**DATA IN THIS EXERCISE:**

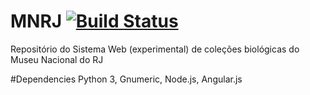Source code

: # MNRJ [![Build Status](https://travis-ci.org/raulsenaferreira/MNRJ.svg)](https://travis-ci.org/raulsenaferreira/MNRJ)
Repositório do Sistema Web (experimental) de coleções biológicas do Museu Nacional do RJ


#Dependencies
Python 3, Gnumeric, Node.js, Angular.js
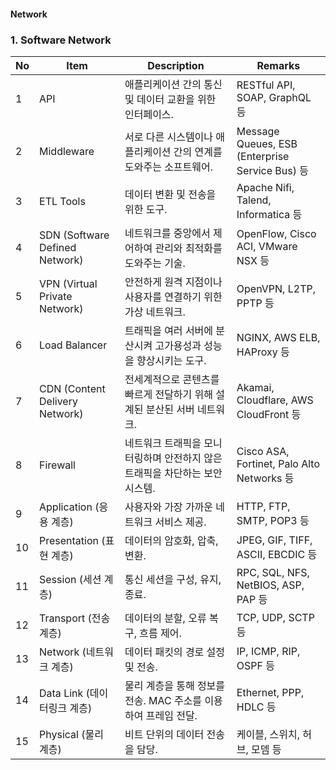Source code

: #### Network

### 1. Software Network
| No | Item| Description| Remarks|
|---|---|---|---|
| 1  | API| 애플리케이션 간의 통신 및 데이터 교환을 위한 인터페이스.| RESTful API, SOAP, GraphQL 등|
| 2  | Middleware| 서로 다른 시스템이나 애플리케이션 간의 연계를 도와주는 소프트웨어.| Message Queues, ESB (Enterprise Service Bus) 등|
| 3  | ETL Tools| 데이터 변환 및 전송을 위한 도구.| Apache Nifi, Talend, Informatica 등|
| 4  | SDN (Software Defined Network)| 네트워크를 중앙에서 제어하여 관리와 최적화를 도와주는 기술.| OpenFlow, Cisco ACI, VMware NSX 등|
| 5  | VPN (Virtual Private Network) | 안전하게 원격 지점이나 사용자를 연결하기 위한 가상 네트워크.| OpenVPN, L2TP, PPTP 등|
| 6  | Load Balancer| 트래픽을 여러 서버에 분산시켜 고가용성과 성능을 향상시키는 도구.| NGINX, AWS ELB, HAProxy 등|
| 7  | CDN (Content Delivery Network)| 전세계적으로 콘텐츠를 빠르게 전달하기 위해 설계된 분산된 서버 네트워크.| Akamai, Cloudflare, AWS CloudFront 등|
| 8  | Firewall| 네트워크 트래픽을 모니터링하며 안전하지 않은 트래픽을 차단하는 보안 시스템.| Cisco ASA, Fortinet, Palo Alto Networks 등|
| 9  | Application (응용 계층)| 사용자와 가장 가까운 네트워크 서비스 제공.| HTTP, FTP, SMTP, POP3 등|
| 10  | Presentation (표현 계층)| 데이터의 암호화, 압축, 변환.| JPEG, GIF, TIFF, ASCII, EBCDIC 등|
| 11  | Session (세션 계층)| 통신 세션을 구성, 유지, 종료.| RPC, SQL, NFS, NetBIOS, ASP, PAP 등|
| 12  | Transport (전송 계층)| 데이터의 분할, 오류 복구, 흐름 제어.| TCP, UDP, SCTP 등|
| 13  | Network (네트워크 계층) | 데이터 패킷의 경로 설정 및 전송.| IP, ICMP, RIP, OSPF 등|
| 14  | Data Link (데이터링크 계층) | 물리 계층을 통해 정보를 전송. MAC 주소를 이용하여 프레임 전달.| Ethernet, PPP, HDLC 등|
| 15 | Physical (물리 계층)| 비트 단위의 데이터 전송을 담당.| 케이블, 스위치, 허브, 모뎀 등|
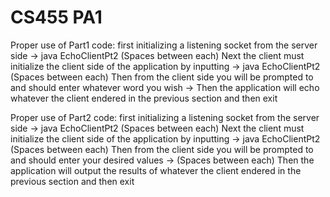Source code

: # CS455 PA1
Proper use of Part1 code: 
first initializing a listening socket from the server side -> java EchoClientPt2 <Port Number> (Spaces between each) 
Next the client must initialize the client side of the application by inputting -> java EchoClientPt2 <Host Name> <Port Number> (Spaces between each)
Then from the client side you will be prompted to and should enter whatever word you wish -> <anything>
Then the application will echo whatever the client endered in the previous section and then exit


Proper use of Part2 code: 
first initializing a listening socket from the server side -> java EchoClientPt2 <Port Number> (Spaces between each) 
Next the client must initialize the client side of the application by inputting -> java EchoClientPt2 <Host Name> <Port Number> (Spaces between each)
Then from the client side you will be prompted to and should enter your desired values -> <Measurement Type> <Number of Probes> <Message Size> <Server Delay> (Spaces between each)
Then the application will output the results of whatever the client endered in the previous section and then exit
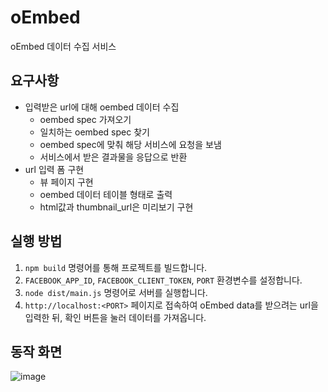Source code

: # oEmbed

oEmbed 데이터 수집 서비스

## 요구사항

- 입력받은 url에 대해 oembed 데이터 수집
  - oembed spec 가져오기
  - 일치하는 oembed spec 찾기
  - oembed spec에 맞춰 해당 서비스에 요청을 보냄
  - 서비스에서 받은 결과물을 응답으로 반환
- url 입력 폼 구현
  - 뷰 페이지 구현
  - oembed 데이터 테이블 형태로 출력
  - html값과 thumbnail_url은 미리보기 구현

## 실행 방법
1. `npm build` 명령어를 통해 프로젝트를 빌드합니다.
2. `FACEBOOK_APP_ID`, `FACEBOOK_CLIENT_TOKEN`, `PORT` 환경변수를 설정합니다.
3. `node dist/main.js` 명령어로 서버를 실행합니다.
4. `http://localhost:<PORT>` 페이지로 접속하여 oEmbed data를 받으려는 url을 입력한 뒤, 확인 버튼을 눌러 데이터를 가져옵니다.

## 동작 화면
![image](https://user-images.githubusercontent.com/51621520/146635654-9b254ce4-46f6-463c-a7a0-36f8c27d3a00.png)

**EXERCISE DETAILS:** What are the lines above, starting at the one with "wish -> <anything>" and ending at the one with "Proper use of Part2"? Give them again exactly, and only them.

**REPLY TO THE EXERCISE:**
Then from the client side you will be prompted to and should enter whatever word you wish -> <anything>
Then the application will echo whatever the client endered in the previous section and then exit


Proper use of Part2 code: 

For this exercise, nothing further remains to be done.